Es en este contexto que debemos entender la aparición del libro Guardians of the Spoon, (que puede leerse de manera gratuita aquí), resultado de un trabajo colaborativo que une al fotógrafo Manca Juvan con el periodista Sasa Petejan y el historiador Urska Strele. Su proyecto está centrado explicar, a través de los testimonios de los supervivientes, la historia poco conocida de los campos de concentración dirigidos por fascistas italianos, donde fueron apresados y asesinados miles de eslavos.

Sin embargo, su objetivo no es simplemente el de recuperar la memoria de este genocidio, por muy importante que esto sea, sino que tras su trabajo late una preocupación teórica y política. Sus autores son conscientes del hecho que elaborar un mero recopilatorio de datos no sirve de nada: ¿qué diferencia hay entre hablar de 8.500 víctimas o hablar de 8.700? ¿qué diferencia entre 5 y 6 millones de muertos? Por ello, decidieron centrarse en solo unas pocas de estas víctimas: la historia personal de alguien con nombres y apellidos, la expresión de su cara, las emociones que encarna.

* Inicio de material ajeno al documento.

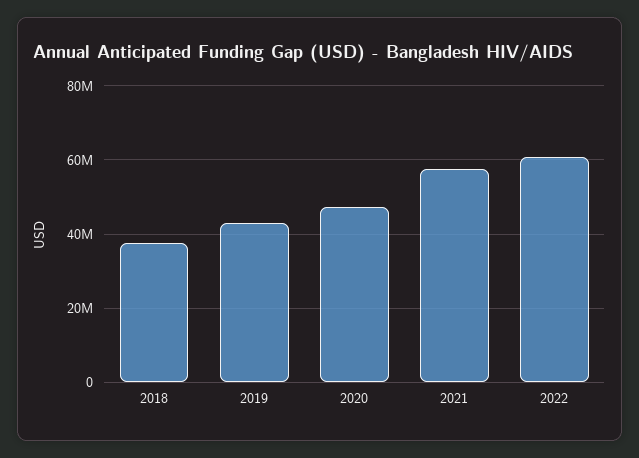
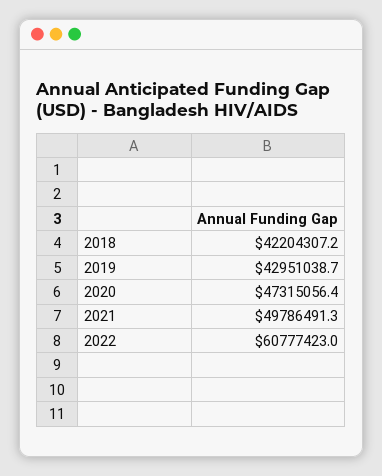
2018: 38000000 -> 42204307.2
2021: 58000000 -> 49786491.3

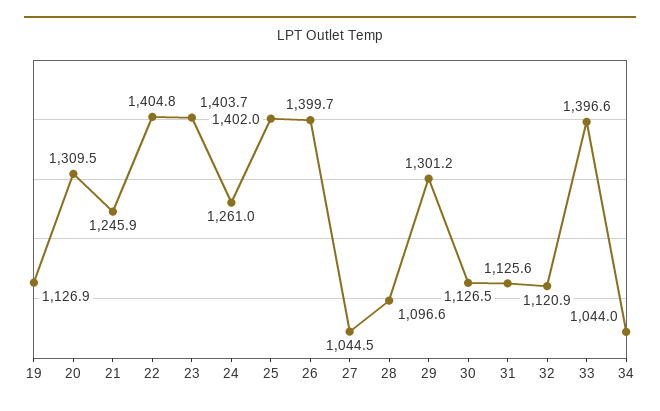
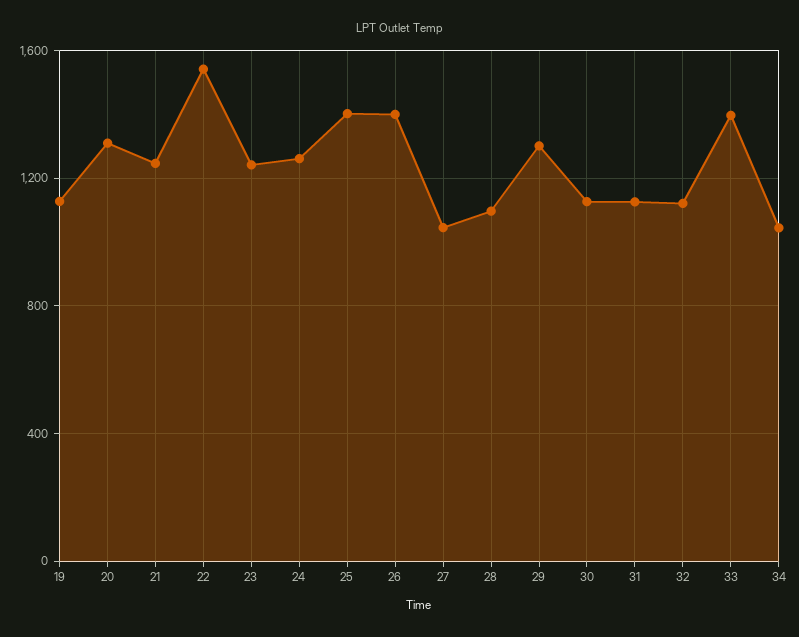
22: 1404.8 -> 1550
23: 1403.7 -> 1250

Esta decisión, además, supone tomar partido en el debate sobre la recepción de las imágenes del horror. En el prólogo, el filósofo pop Slavoj Zizek se pregunta: “¿Cómo nos deberíamos acercar a las fotos de los campos de concentración fascistas? ¿Qué hay allí para que veamos nosotros?”

O, para decirlo con las palabras del mismo Didi-Huberman: "¿a qué tipo de conocimiento puede dar lugar la imagen? ¿Qué tipo de contribución al conocimiento histórico es capaz de aportar este 'conocimiento por la imagen'?"

Del mismo modo que los listados de cifras de muertos son inertes, y difícilmente nos conmueven, la exposición de imágenes demasiado duras puede generar una reacción de repelencia y anular el efecto que se espera de ellas. Los retratos del genocidio, por necesidad ética y política, por puro compromiso humano, deben invitarnos a mirar en lugar espantarnos.

En el caso del holocausto nazi, esta problemática ha dado lugar a dos tradiciones encontradas, que discuten cuál es la mejor forma de enfocar su representación. La película de Lázló Nemes, El hijo de Saúl, se presentó a sí misma como la síntesis necesaria de estás dos perspectivas: emocionaba ocultando y mostraba sin representar directamente. La cámara, centrada en el rostro de Saúl, el personaje protagonista, inauguraba una nueva estética más humanizadora para plasmar en la pantalla lo inimaginable de los hornos crematorios.

Así, el libro propone toda una nueva experiencia de recepción: no solo deja de lado la crudeza y la exhibición de lo terrible, centrándose en la representación serena de rostros y pasaijes, sino que corta las páginas por la mitad, ofreciendo así la posibilidad de una lectura interactiva que recombine testimonios e imágenes. 

Los autores del libro saben que la representación del horror no es solamente un problema estético o filosófico: es un problema político. No hay nada meritorio en mostrar una realidad atroz dado que, además, resulta éticamente inoperante. Y tampoco podemos limitarnos a aducir frívolamente autenticidad documental o justificarnos en una poética de la veracidad.

Por todo ello, Guardians of the Spoon es una apuesta huamana: es un libro que quiere ser leído porque debe ser leído.